Chapter 13 bankruptcy is for individuals in the United States who would like to undergo a financial
reconstruction supervised by a federal bankruptcy court. This chapter allows income receiving debtors a
debtor rehabilitation, provided they fulfill a court-approved plan. Chapter 7 governs the process of liquidation
under the bankruptcy laws of the United States. A Chapter 7 filing means that the business intends to sell all
its assets, distribute the proceeds to its creditors and cease all operations. If the debtor lacks sufficient
disposable income, then it is viable to fund a Chapter 13 plan.

In a Chapter 13 reconstruction, the debtor proposes to pay his creditors over a 3-5 year period. Under
Chapter 7 filing, creditors with secured loans are given first preference over the debtor's assets. Under
Chapter 13, the debtor's creditors cannot attempt to collect on the individual's previous incurred debt during
the rehabilitation period except through the bankruptcy court. In this case, they end up with less money than
they are owed. In a Chapter 7 case availability of future credit is difficult to ascertain and, in some cases, not
possible.

However, in a Chapter 13 case, credit can be permitted upon obtaining the Chapter 13 trustee's permission.
In both the chapters the disadvantage of filing for bankruptcy is that a record of it stays on the individual's
credit report for 10 years. The advantage of filing under Chapter 13 is the ability to stop foreclosures and to
have accelerated mortgages reinstated upon the completion of the bankruptcy plan. The advantage of filing
under Chapter 7 is that the debtor is allowed certain exemptions like child support, retirement income, etc.

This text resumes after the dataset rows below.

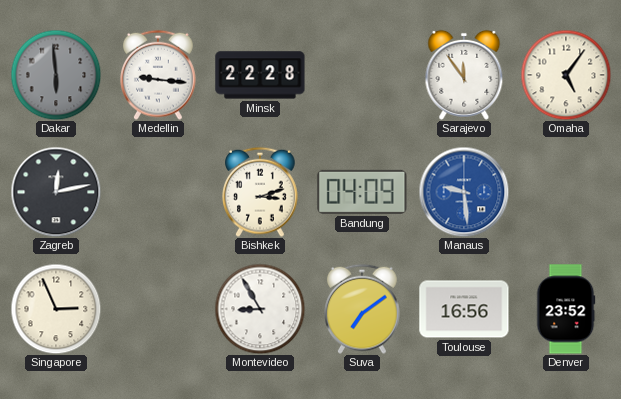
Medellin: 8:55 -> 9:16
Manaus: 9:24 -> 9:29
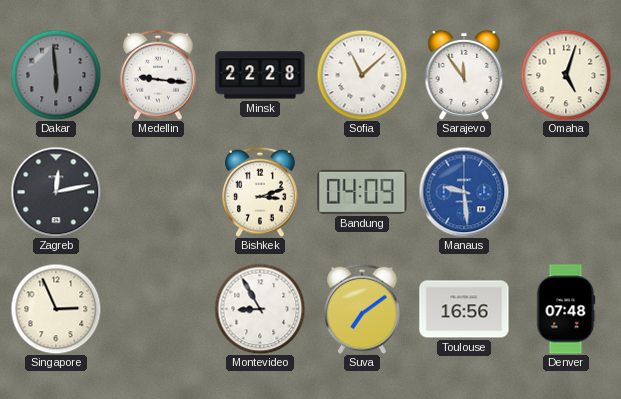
Sofia: none -> 11:08
Omaha: 5:06 -> 5:03
Denver: 23:52 -> 07:48
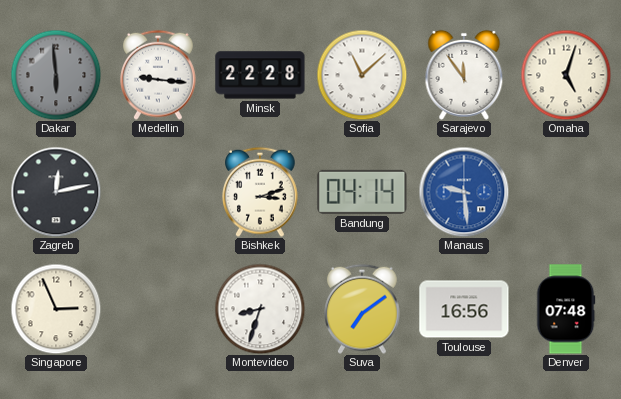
Bandung: 04:09 -> 04:14
Montevideo: 8:55 -> 8:33
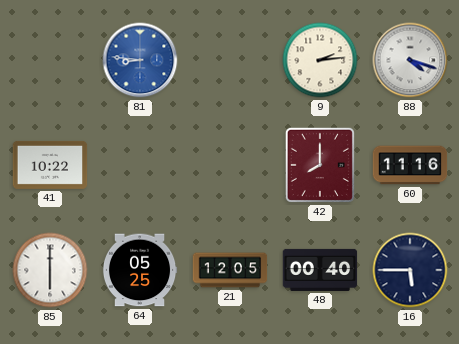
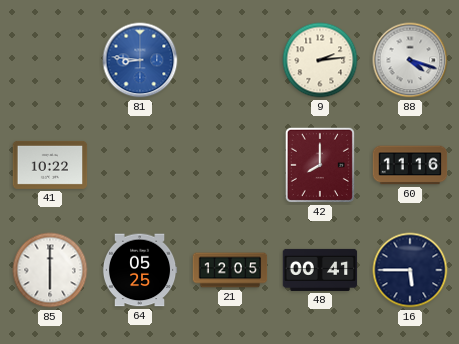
48: 00:40 -> 00:41
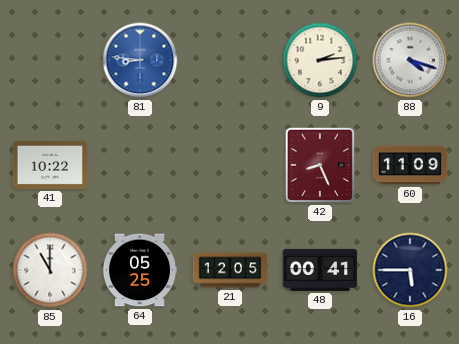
42: 8:00 -> 8:26
60: 11:16 -> 11:09
85: 6:00 -> 11:00
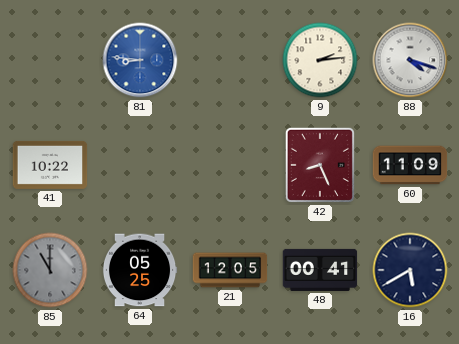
85 dial: white -> grey
16: 5:45 -> 5:40
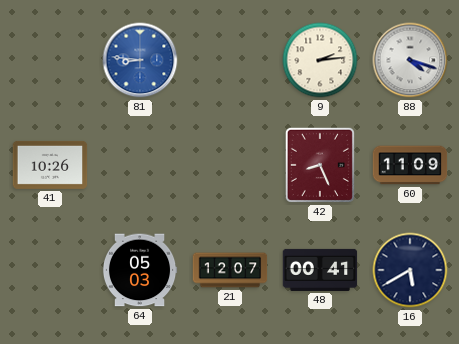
41: 10:22 -> 10:26
85: 11:00 -> none
64: 05:25 -> 05:03
21: 12:05 -> 12:07
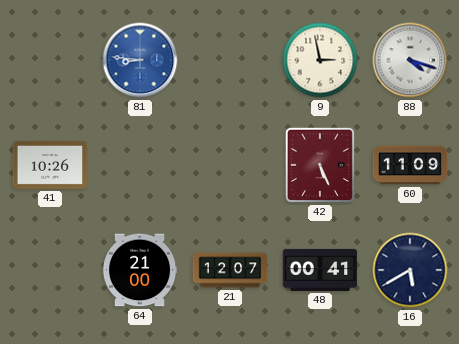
9: 2:14 -> 2:58
42: 8:26 -> 5:26
64: 05:03 -> 21:00
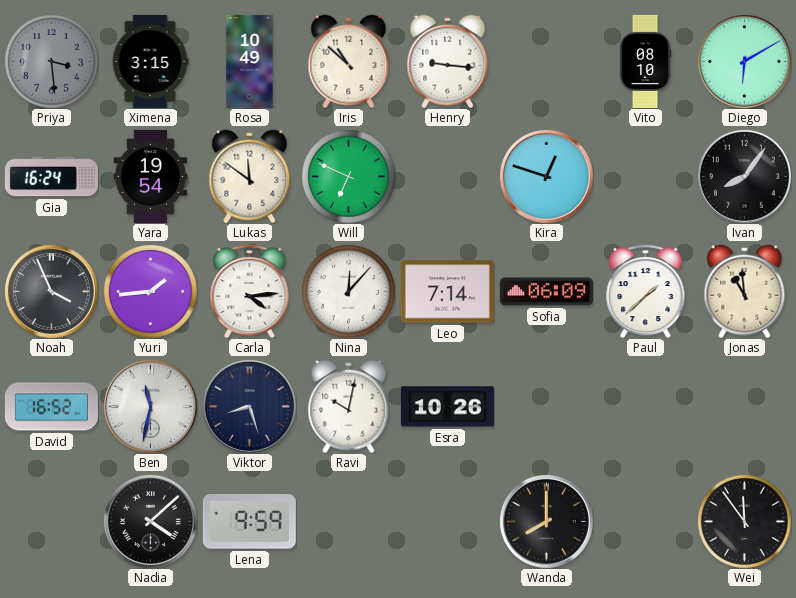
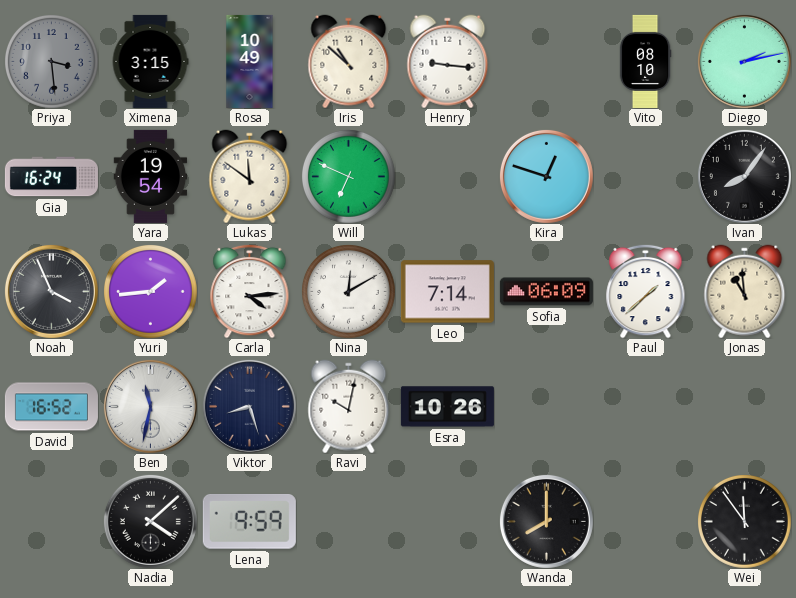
Diego: 6:10 -> 2:13
Nina: 12:07 -> 12:10
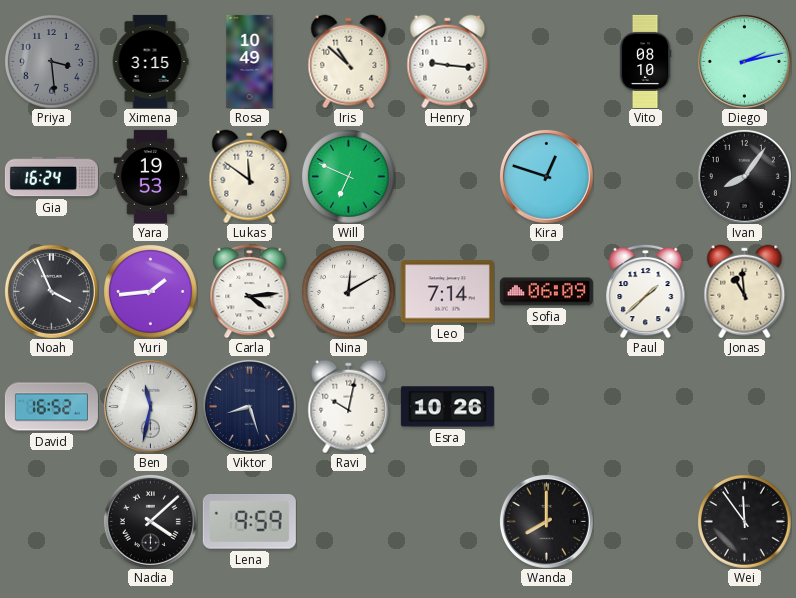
Yara: 19:54 -> 19:53
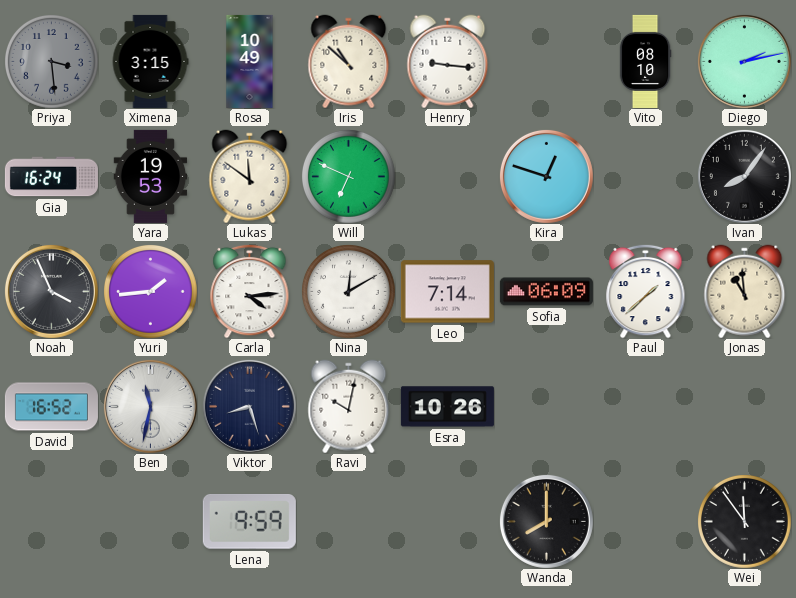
Nadia: 4:08 -> none
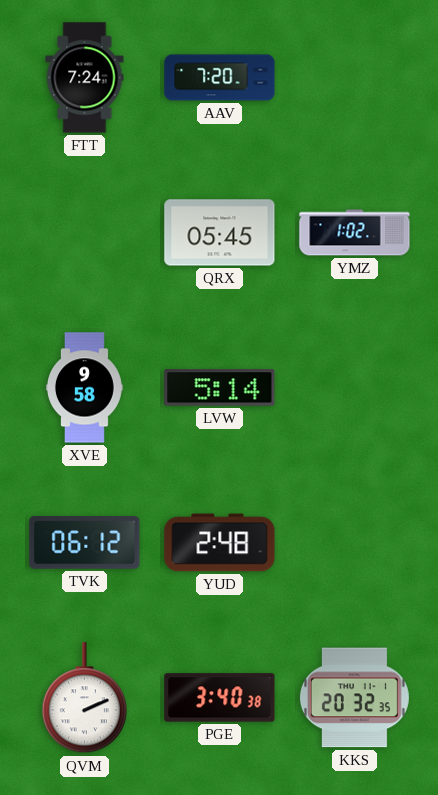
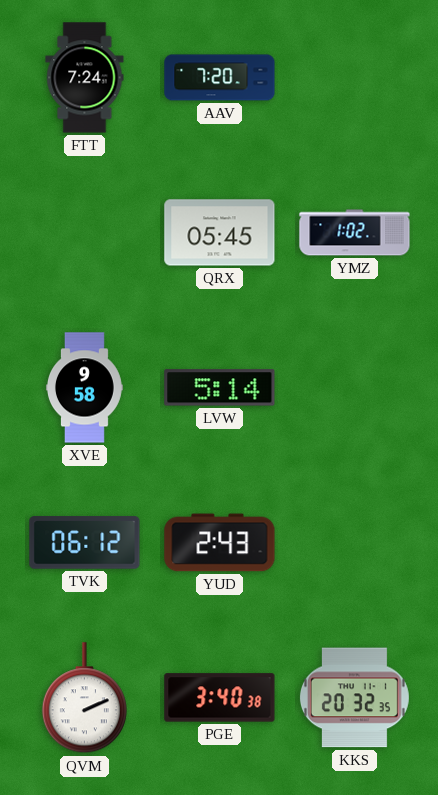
YUD: 2:48 -> 2:43
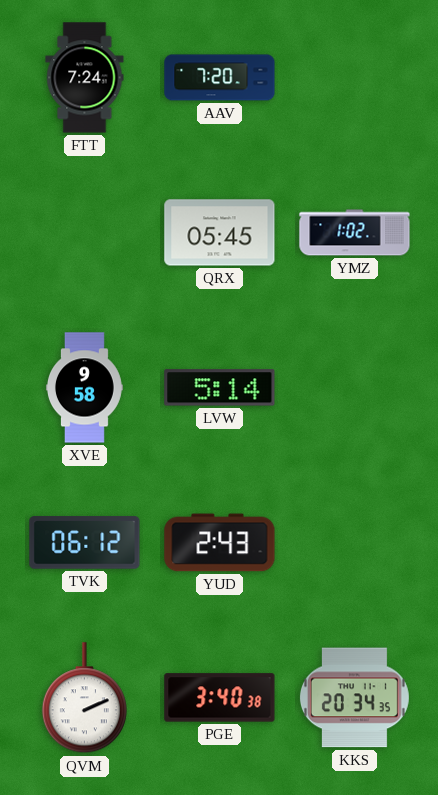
KKS: 20:32 -> 20:34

Simply hop online and gain more knowledge regarding debt consolidation, cash loans, and information on
bankruptcy. Reports of the end of bankruptcy as a debt relief option have been overstated. Debt can be paid
and in some cases a business can still remain in operation. Normally at the end of the three years, the debt
is written off, and the bankrupt person is discharged. Not every debt may be discharged under every chapter
of the Code. Try to reduce your expenses and stop incurring new debt is wise information on bankruptcy.

Bankruptcy Law is Federal Law, and recent changes in federal bankruptcy law went into affect October 17,
2005. It's had been in the works for years and finally has been signed into law. Does the new bankruptcy law
prevent many older consumers from filing bankruptcy one could ask? Where can I find information on
Alternatives to Court? Should I go bankrupt now or wait until bankruptcy law changes? Well, no, the law is not
going to change in quit some time now. Understanding the law can really help you protect your rights. One
station addresses family law and another provides information about employment law, and so on.

Bankruptcy is one of the alternatives for financial distress. There's no magic solution: you either pay the debt
or try other alternatives. There are alternatives for solving your debt problems though. Debt consolidation
loans are one way of dropping your monthly payment. And a good one I might add. The problem with
bankruptcy is your status after filing. Your credit could be severely damaged in about seven years after your
bankruptcy.

More detailed information on bankruptcy is available online, and there are many excellent sources of
information on bankruptcy where you can get vital and valuable advice. Get on the web now, and find your
information on bankruptcy – don’t procrastinate.

Chapter 7 is the most common type of bankruptcy in the United States. When an individual or an
unsuccessful business is deeply in debt and not capable of servicing that debt or can't pay back its creditors,
it may file or be forced by its creditors to file for bankruptcy in a federal court under Chapter 7. This refers to
liquidation. A Chapter 7 filing means that the business intends to sell all its assets, distribute the earnings to
its creditors, and then close down operations. One of the major purposes of Bankruptcy Law is to give a
person or business, who is completely burdened with debt a fresh start by wiping out debts. Filing for
bankruptcy under Chapter 7 has a number of pros and cons. As such, adequate care should be taken before
filing.

Claiming for bankruptcy under Chapter 7 has a number of advantages. There is no limit on the amount of
debt that a person can erase. After distribution of assets, the balance amount due is duly discharged.
Creditors or bankruptcy courts do not have a claim on the wages earned or assets acquired by a person after
claiming for Chapter 7 bankruptcy. There is no minimum amount of debt that needs to be acquired. Filing for
Chapter 7 enables a person to get out of a debt faster as the proceedings are often over in about 3 to 6
months.

Disadvantages or cons of filing Chapter 7 are varied. People may lose their non-exempt property that can be
sold by the trustees. Some debts tend to survive and can be claimed after the case has been closed. In the
event of foreclosure on the residence of the applicant, lenders efforts are only held up provisionally by filing
for Chapter 7. Co-signers of a loan can be trapped with the debt unless they file for a similar safeguard.
Chapter 7 bankruptcy can be filed only once every six years. Apart from this, filing for chapter 7 bankruptcy
damages a person's credit rating. This makes it difficult for him to obtain credit in the future. It is difficult to
withdraw from a Chapter 7 filing, as such a person should only avail of this protection as a last resort.